AI: Getting Schooled in the Real World
Last weekend was the World Science Festival here in New York, and among the many events was a multi-session program on science communication. Called Science & Story, it involved panels about science in documentary film-making, science improvisation, great science storytellers, and finally, science in print media.
The brought prominent science writers such as Carl Zimmer, Seth Mnookin, Emily Bell, Bora Zivkovic, and Andrew Revkin together to discuss the quickly shifting nature of science journalism. During the talk, Zimmer brought up the lack of public relations training in science degrees, and how it hurts scientists as they now face an ever vigilant, pervasive, online media.
I immediately saw a parallel in my own education as an artist, having graduated and finding myself without the slightest idea how to sell my work or promote myself as a business. Because business classes weren’t required, nobody ever took them, nor were they recommended by professors, who I’m sure would rather see you working in the lab/studio.
So riddle me this, should related interdisciplinary courses be required by those seeking degrees in a specialized field such as art or science? At what point does having to take economics classes take time away from training in your desired field?
The ART Inquisition (or AI) is a question posed to you, the Mad Art Lab community. Look for it to appear Mondays, Wednesdays, and Fridays at 3pm ET.
You can view a quick-fire report of the Science in Print event here.
Full disclosure: Maki works for the World Science Festival on their website and blog.
Yes & No (Crap answer, Am I right)

Information supplied -

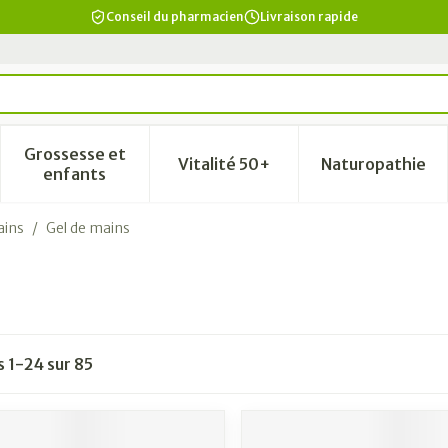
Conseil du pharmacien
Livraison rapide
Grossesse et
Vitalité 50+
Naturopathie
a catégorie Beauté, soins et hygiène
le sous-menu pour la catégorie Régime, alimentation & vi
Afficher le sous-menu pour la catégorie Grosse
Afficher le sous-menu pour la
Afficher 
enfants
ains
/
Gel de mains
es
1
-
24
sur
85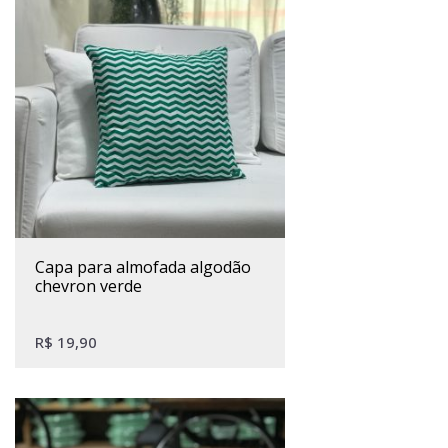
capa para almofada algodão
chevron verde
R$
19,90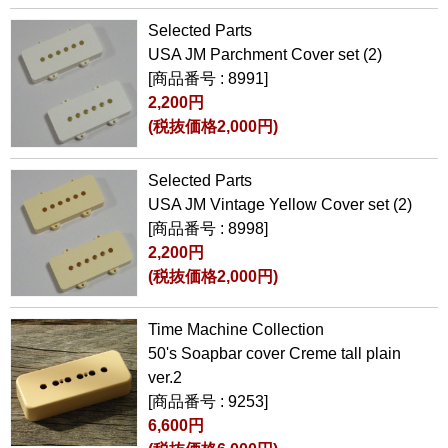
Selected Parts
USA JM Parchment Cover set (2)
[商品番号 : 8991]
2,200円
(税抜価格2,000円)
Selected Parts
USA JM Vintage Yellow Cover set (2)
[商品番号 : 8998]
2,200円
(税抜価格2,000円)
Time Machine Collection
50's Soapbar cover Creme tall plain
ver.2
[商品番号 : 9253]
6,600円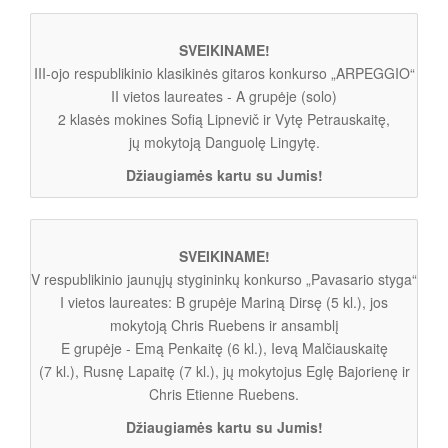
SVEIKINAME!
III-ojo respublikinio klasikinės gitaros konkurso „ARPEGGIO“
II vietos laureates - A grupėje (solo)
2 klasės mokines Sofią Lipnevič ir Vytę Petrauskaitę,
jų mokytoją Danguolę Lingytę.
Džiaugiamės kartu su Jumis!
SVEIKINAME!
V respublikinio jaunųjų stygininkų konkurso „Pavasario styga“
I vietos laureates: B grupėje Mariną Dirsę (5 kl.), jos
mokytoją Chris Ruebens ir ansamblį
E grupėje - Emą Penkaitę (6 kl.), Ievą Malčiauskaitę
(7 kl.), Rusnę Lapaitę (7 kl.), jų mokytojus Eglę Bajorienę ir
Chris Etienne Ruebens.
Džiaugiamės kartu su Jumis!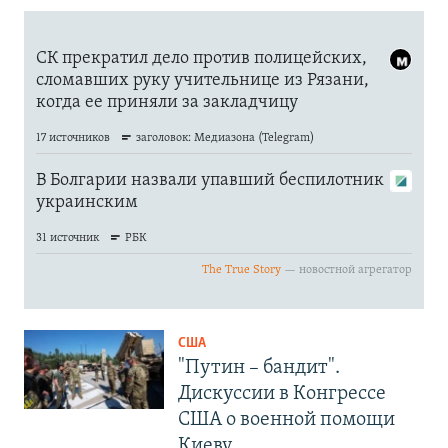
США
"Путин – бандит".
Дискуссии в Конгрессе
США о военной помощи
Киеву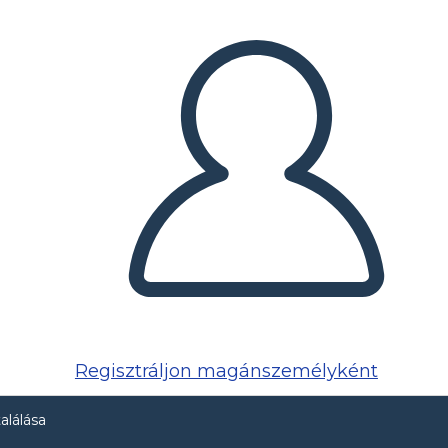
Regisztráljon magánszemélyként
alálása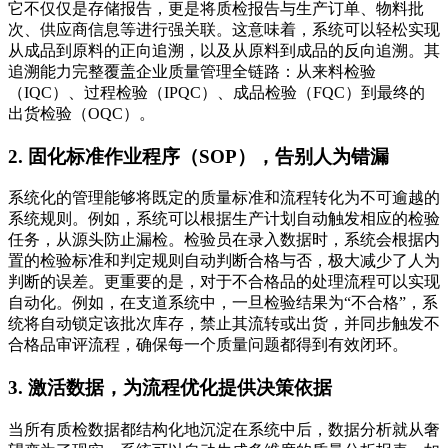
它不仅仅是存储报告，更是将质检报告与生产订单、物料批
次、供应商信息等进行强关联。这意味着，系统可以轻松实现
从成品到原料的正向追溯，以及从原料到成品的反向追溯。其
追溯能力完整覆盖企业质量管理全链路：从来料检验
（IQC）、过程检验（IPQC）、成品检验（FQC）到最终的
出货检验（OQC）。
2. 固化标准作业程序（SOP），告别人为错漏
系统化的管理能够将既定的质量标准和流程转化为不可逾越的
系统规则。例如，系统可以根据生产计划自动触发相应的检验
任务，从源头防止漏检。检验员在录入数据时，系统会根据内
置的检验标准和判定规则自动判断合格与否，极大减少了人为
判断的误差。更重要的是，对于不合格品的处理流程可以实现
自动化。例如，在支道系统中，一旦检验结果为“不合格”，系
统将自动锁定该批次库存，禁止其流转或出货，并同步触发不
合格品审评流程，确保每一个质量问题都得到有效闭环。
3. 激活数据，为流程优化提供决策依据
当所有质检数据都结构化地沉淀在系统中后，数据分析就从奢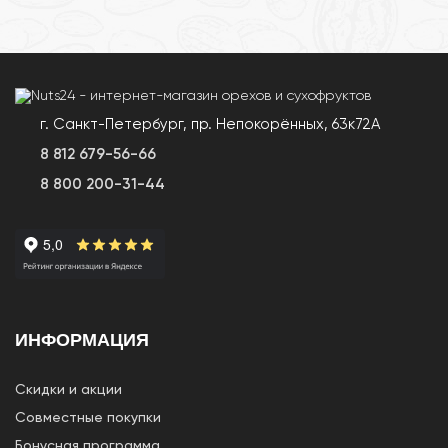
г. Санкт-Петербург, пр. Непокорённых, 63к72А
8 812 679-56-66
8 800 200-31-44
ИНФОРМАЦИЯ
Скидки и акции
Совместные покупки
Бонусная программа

Complete the following -
1 > List every science writer named in the post about the World Science Festival as taking part in the print media discussion.
2 > Summarize the post about the World Science Festival in two sentences.
3 > Continue the post about the World Science Festival from the point where it stops.

Answers for the exercise -
1 >
Carl Zimmer
Seth Mnookin
Emily Bell
Bora Zivkovic
Andrew Revkin

2 > At the World Science Festival in New York, a Science & Story session on print media brought science writers together, and Carl Zimmer noted that science degrees lack public relations training, which hurts scientists who now face a pervasive online media. The writer saw a parallel in an art education that left them with no idea how to sell their work or promote themselves, and asks whether degrees in specialized fields such as art or science should require related interdisciplinary courses.

3 >
As an engineer I had 9am – 5pm classes 5 days a week through almost my whole degree with only 3 optional modules during the whole degree which were all engineering based. So as you can see there was not a lot of time for more classes. However as part of engineering you do have to go through an Economics module, which was kind of useful.
Saying that, I think it is unfortunate. I have hugely varied interests and would have loved an extra module each semester to choose whatever I wanted.
Maybe it would be nice to have an extra module where you can choose whatever you like but also have some recommended options like “Small business practices & Marketing” for artists.
Or for engineers like myself “Remedial English”, As much as I love public speaking & debating, my skill at that does not translate to essay writing.
All degrees, inside and outside science, should contain cross-disciplinary training, because often the greatest innovations will nowadays come from combining concepts from different fields. Frans Johansson has a term for it: The Medici Effect, named after the Medici family. The Medicis were partly responsible for much of the innovation of the Renaissance era. They were patrons of the arts and sciences, and under their roof, the greatest minds of the day would meet, regardless of their discipline.
Cross-pollination of ideas is crucial, and it’s most potent if it happens between distantly related concepts.
This is a question near and dear to my heart. Just like Maki, I went to art school and had no business classes to take. I had plenty of schedule time to fill too. Cross-disciplinary studies were discouraged (I was an illustration major who worked/works mainly from photo reference material. I was discouraged from taking extra photography classes beyond 1st year black & white 101. Huh? Why? And then basic photo was eliminated from the curriculum the year after I graduated. No soup for you!)
There wasn’t much business advice from our instructors beyond ‘get your portfolio together’ and ‘submit to every art director you can find’.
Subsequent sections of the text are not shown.